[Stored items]

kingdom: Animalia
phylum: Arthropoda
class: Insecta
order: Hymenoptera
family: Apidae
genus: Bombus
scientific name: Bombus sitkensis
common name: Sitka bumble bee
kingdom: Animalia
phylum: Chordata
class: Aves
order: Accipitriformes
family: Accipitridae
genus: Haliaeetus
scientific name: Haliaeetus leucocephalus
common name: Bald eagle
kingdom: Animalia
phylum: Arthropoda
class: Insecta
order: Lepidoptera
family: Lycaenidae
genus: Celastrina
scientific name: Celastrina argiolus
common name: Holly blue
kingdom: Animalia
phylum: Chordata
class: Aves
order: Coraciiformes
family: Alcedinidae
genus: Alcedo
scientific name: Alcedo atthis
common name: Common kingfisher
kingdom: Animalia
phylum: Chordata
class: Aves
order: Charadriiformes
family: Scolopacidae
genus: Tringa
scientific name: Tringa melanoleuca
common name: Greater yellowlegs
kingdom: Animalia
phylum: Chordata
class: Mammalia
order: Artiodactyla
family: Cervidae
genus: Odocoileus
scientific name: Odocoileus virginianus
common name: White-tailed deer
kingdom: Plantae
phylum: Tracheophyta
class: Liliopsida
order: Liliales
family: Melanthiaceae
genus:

[Aim of the exercise] Please rename "scientific name" to "Latin name" in the part that opens with the line containing "family: Cervidae" and closes at the end of the lines, and give that part again with everything else unchanged.

[Completed exercise]
family: Cervidae
genus: Odocoileus
Latin name: Odocoileus virginianus
common name: White-tailed deer
kingdom: Plantae
phylum: Tracheophyta
class: Liliopsida
order: Liliales
family: Melanthiaceae
genus:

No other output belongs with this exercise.